If Silent Film was meant to be run at a rate that yielded lifelike, real-time speed on the screen, then why does Charlie Chaplin make City Lights and Modern Times with camera taking speeds below 24 fps? Why would Warner Brothers release Don Juan (1926), the first feature to be released with a synchronized music and effects score on Vitaphone, without retaking the entire film with all its shots filmed at 24 fps? Clearly this “look” of Silent Film is what audiences were used to, and were what they expected and were used to.

So did – and so were – the people who made the films. So, then, what was happening on set, on the shooting stages, that created this effect that does not look like film-running-too-fast?

I mentioned Charlie Chaplin and his sound era silent movies, above. For me, what unlocked all of this was a Chaplin silent film presented in the sound era.

The first post in this series is here.
The previous post (#42) to this one is here.

7 thoughts on “Herky-Jerky Movements, Un-herked and Un-jerked”

  1. I remember those “Accu-Speed” video releases of silent comedies on VHS tape back in the 1980’s. Some of them looked like they were being staged under water.

    1. Yes. I have a theory that this myth of “silent speed” as being 16 or 18 fps for all movies made before talkies comes from a specific source, which I blogged about here, and which I will re-blog as part of this fps discussion.

  2. Beyond Don Juan, my recollection is that some if not all of the silent sequences in The Jazz Singer (practically the whole film) were shot at a speed less than 24 (although I don’t have a copy handy to double check at the moment).

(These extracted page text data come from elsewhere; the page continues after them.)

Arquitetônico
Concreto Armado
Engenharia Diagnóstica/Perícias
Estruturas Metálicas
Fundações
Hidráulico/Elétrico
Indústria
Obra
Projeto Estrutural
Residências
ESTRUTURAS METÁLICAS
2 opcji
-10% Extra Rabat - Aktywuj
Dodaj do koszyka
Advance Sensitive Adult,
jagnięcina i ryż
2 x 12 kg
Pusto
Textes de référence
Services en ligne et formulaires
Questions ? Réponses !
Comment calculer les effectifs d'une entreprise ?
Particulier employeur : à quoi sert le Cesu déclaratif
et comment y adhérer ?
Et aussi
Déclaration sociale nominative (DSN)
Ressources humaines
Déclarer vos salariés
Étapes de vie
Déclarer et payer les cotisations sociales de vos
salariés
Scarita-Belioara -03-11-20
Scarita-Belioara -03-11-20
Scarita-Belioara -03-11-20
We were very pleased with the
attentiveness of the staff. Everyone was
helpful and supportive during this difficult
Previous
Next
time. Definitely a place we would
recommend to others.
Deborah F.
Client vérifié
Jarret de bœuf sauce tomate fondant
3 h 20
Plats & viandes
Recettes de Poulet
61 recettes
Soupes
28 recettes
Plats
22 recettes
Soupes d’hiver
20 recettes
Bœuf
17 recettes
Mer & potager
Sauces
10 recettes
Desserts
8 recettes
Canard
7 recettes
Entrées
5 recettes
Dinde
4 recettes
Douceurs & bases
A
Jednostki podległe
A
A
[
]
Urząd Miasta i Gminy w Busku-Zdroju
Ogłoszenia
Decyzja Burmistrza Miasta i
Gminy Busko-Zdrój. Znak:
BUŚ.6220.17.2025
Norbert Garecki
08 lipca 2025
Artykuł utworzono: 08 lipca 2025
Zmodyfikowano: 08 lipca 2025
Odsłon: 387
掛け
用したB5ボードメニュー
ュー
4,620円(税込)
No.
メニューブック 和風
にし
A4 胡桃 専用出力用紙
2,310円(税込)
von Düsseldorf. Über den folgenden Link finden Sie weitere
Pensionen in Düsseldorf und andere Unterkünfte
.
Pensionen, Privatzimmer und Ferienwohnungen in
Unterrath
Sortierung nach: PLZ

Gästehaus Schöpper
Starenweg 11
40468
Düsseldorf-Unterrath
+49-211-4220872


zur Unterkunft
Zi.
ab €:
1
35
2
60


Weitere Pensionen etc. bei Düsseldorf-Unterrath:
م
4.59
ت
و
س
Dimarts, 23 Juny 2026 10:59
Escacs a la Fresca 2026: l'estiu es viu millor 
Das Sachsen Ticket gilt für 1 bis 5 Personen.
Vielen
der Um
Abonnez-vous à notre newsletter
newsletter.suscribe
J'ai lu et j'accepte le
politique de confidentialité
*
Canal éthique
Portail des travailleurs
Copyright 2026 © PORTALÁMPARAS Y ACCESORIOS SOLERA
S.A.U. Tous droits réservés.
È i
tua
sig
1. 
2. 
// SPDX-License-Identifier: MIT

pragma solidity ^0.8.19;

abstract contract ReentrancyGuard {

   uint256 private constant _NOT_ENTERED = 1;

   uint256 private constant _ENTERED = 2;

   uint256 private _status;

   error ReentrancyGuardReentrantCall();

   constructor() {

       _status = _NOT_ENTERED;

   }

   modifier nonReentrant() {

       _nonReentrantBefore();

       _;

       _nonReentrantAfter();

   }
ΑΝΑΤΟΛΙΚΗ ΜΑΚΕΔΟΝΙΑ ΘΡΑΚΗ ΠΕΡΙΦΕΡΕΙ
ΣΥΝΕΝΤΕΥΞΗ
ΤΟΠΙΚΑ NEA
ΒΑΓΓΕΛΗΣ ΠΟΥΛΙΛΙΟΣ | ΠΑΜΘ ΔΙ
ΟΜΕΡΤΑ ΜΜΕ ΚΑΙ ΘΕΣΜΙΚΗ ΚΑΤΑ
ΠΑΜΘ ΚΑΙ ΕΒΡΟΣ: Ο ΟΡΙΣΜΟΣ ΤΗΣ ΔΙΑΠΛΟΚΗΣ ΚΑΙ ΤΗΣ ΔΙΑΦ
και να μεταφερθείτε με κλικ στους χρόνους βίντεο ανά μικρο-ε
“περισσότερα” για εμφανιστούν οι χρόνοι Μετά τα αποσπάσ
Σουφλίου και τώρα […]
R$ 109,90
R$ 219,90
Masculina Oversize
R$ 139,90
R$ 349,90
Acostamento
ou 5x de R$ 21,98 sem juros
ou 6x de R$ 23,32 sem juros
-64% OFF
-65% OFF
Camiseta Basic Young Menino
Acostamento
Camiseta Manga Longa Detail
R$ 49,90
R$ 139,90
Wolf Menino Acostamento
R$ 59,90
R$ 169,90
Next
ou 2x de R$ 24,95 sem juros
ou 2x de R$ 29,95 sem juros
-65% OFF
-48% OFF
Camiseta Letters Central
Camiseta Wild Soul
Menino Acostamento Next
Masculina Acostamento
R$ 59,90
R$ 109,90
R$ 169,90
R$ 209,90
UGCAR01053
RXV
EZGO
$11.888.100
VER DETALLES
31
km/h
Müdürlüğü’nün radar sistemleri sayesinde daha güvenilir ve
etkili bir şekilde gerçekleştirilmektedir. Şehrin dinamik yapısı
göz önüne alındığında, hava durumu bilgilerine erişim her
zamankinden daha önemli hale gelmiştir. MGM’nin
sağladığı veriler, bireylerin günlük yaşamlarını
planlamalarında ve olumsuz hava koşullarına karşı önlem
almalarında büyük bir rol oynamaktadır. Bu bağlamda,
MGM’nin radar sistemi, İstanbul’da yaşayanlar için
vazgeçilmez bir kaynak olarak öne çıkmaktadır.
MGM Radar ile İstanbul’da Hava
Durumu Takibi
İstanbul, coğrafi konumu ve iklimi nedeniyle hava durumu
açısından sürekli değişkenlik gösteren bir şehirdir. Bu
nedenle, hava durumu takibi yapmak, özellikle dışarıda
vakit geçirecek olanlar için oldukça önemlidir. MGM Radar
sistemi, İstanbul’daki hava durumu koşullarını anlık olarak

    1. Yes. The Jazz Singer is a “Silent Film”, and all the non-sync sequences are shot at 18 fps or thereabouts. The inadvertently brilliant bit of casting Al Jolson is that his phsycial energy comes off in the singing sequences as if he

        had

      been filmed at 18 fps. (I say inadvertent because the first choice was George Jessel, who’d originated the role on B’way.)

    1. Tom – I’m doing these posts in bite-size form, and believe me I’ll be covering step-printing. It’s actually coming up in the next few posts at some point.